Ross pointed at creeks, rivers, and roads at the edge of the county. “Three-mile radius. They’re setting up checkpoints on all roads, and they’ve got unmanned surveillance drones watching the terrain. They’re cutting power lines, communications—all connection to the outside world. And we’re not the only ones. . . .”

Ross presented a digital map of the Midwestern U.S. “There are news feeds reporting similar blockades of towns in Missouri, Kansas, Nebraska, Ohio, Indiana. . . . It’s a carefully orchestrated campaign to isolate darknet communities.”

Sebeck studied the map. “And we’re at the center of it.”

Ross tilted his head. “So we are.” He looked up. “Does that mean the Daemon had advance notice of this?”

“You mean because the Thread was keeping me here?”

Price shook his head sadly. “Dude, why the hell wouldn’t it just warn us? Now we’re trapped here—surrounded by . . . ?” He looked to Ross.

“Corporate military would be my guess.”

Sebeck was at a loss. “But they can’t just—”

“Check your history, Pete. This wouldn’t be the first time corporate combinations attacked people in the United States. Based on the brain scans of that so-called insurgent you brought in, and the scans of others captured elsewhere, it looks like we’re facing a who’s who of mercenary companies that have supported repressive regimes around the world.” Ross was clicking on D-Space, examining feeds and quickly reading. “Here’s a high-rep journo with pictures of armored cars coming in by train, at night under tarpaulins.
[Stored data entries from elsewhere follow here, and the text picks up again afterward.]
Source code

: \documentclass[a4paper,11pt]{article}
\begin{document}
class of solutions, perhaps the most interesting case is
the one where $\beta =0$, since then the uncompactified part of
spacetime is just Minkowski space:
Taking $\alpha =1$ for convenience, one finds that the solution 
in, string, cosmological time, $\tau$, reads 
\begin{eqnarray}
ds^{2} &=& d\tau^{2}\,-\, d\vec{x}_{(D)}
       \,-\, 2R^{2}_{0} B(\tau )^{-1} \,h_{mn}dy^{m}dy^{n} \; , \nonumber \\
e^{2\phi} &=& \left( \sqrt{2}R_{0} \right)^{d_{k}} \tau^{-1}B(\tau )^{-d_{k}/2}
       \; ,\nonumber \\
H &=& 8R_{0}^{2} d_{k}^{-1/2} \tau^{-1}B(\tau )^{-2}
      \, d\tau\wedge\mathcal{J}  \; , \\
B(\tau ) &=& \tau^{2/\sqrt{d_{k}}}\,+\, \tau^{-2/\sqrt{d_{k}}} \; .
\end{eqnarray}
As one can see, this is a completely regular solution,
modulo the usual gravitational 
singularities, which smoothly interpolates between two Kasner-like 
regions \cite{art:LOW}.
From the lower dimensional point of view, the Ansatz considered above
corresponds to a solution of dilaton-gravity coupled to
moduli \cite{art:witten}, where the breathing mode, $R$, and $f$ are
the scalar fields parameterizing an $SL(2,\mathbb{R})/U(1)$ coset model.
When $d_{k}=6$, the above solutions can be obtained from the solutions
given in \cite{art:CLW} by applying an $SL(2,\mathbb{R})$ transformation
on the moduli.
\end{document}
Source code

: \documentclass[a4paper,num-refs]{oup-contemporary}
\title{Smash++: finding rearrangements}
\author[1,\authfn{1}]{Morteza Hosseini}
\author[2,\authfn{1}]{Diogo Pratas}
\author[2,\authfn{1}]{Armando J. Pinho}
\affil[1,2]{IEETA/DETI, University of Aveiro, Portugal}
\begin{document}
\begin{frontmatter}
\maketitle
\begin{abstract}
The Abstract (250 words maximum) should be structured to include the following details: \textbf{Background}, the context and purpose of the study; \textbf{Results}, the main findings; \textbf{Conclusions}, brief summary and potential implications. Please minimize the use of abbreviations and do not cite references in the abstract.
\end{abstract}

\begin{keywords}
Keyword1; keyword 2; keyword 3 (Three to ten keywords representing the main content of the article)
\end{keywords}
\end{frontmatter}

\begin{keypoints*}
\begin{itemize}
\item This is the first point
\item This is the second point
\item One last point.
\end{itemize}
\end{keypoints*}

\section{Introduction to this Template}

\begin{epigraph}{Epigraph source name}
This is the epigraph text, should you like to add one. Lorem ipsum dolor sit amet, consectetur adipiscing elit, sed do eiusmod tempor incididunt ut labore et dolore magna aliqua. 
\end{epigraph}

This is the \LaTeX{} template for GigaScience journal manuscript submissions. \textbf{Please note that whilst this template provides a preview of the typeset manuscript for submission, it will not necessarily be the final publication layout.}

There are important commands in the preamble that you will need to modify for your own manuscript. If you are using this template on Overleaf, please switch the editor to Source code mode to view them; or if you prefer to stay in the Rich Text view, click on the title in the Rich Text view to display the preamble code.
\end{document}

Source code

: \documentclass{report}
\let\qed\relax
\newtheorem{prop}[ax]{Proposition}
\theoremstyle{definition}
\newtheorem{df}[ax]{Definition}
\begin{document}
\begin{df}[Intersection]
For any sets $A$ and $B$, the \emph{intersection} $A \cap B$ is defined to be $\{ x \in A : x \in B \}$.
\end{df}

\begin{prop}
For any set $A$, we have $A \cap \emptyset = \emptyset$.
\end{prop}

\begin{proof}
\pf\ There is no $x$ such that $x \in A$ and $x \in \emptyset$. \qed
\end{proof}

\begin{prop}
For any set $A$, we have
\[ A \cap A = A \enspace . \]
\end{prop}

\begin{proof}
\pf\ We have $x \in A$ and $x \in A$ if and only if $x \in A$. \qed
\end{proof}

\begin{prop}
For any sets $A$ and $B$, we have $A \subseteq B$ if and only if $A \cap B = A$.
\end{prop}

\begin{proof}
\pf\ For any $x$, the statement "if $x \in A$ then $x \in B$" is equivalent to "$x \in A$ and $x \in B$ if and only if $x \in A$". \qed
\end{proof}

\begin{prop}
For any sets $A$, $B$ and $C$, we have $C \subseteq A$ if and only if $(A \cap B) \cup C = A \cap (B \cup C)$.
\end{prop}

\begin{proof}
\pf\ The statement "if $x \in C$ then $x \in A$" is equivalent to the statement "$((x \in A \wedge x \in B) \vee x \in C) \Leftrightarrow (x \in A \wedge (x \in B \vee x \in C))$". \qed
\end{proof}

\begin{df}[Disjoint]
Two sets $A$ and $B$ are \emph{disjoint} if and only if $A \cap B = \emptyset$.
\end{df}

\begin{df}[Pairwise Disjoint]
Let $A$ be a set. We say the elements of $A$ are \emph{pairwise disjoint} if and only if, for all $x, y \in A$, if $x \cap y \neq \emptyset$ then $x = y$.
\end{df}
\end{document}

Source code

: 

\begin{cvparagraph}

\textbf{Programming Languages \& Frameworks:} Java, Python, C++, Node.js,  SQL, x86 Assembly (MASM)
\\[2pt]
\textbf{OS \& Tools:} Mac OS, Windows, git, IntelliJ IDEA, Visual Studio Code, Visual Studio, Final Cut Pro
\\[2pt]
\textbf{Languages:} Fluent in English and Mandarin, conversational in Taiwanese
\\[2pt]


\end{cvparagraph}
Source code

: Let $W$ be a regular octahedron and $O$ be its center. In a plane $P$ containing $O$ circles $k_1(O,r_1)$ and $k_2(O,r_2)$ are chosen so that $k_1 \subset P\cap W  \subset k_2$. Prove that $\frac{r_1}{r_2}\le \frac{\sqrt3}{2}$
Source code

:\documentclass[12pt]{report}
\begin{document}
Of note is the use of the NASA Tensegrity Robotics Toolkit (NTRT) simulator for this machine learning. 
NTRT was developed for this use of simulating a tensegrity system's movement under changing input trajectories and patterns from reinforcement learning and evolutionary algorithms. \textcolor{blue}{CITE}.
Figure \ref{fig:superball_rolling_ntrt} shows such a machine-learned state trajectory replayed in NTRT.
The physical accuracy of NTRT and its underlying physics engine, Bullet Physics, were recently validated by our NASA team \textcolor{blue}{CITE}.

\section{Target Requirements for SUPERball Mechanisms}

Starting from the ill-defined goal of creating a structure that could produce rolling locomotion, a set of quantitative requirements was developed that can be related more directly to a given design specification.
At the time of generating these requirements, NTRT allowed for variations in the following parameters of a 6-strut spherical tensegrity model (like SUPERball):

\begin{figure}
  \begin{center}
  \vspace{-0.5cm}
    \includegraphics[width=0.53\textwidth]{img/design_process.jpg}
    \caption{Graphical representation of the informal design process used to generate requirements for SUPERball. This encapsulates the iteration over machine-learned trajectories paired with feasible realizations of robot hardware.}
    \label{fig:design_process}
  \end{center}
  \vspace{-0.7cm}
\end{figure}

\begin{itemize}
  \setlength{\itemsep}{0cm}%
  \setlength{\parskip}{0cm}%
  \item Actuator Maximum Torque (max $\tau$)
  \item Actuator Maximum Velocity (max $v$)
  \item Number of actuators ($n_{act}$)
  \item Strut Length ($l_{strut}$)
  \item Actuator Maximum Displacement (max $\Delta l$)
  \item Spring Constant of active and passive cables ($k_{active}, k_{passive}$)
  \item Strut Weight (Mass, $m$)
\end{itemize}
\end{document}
Light attack helicopters . . .”

Sebeck leaned in to look. “How can they get away with this? Where the hell is the U.S. military? Where is the government?”

Price leaned in as well. “Check out the media blitz they’ve been putting on nonstop. ‘Anarchy in rural America’—the economy spiraling downward. They’re making people desperate for security.”

Sebeck pondered their situation. “We need the National Guard.”

Ross shook his head. “I don’t think we can count on government intervention to help us, Pete. Something’s going on behind the scenes. Something we can’t see.”

Price threw up his hands. “So what does that mean? Internment camps? Worse?”

Sebeck sat down on a nearby public bench and put his head in his hands. “So they cut the power, but we still have electricity because we’ve been using local sources.”

“Right.”

“And we still have communications with one another and the outside world because we’re using a wireless mesh network.”

“Yes—although, I imagine they’ll have electronic warfare people trying to locate and destroy all the nodes on our perimeter as soon as possible.”

Price interjected. “But the factions outside the quarantine will keep throwing down more to keep us connected. And infrastructure defense factions will get involved in this at some point.”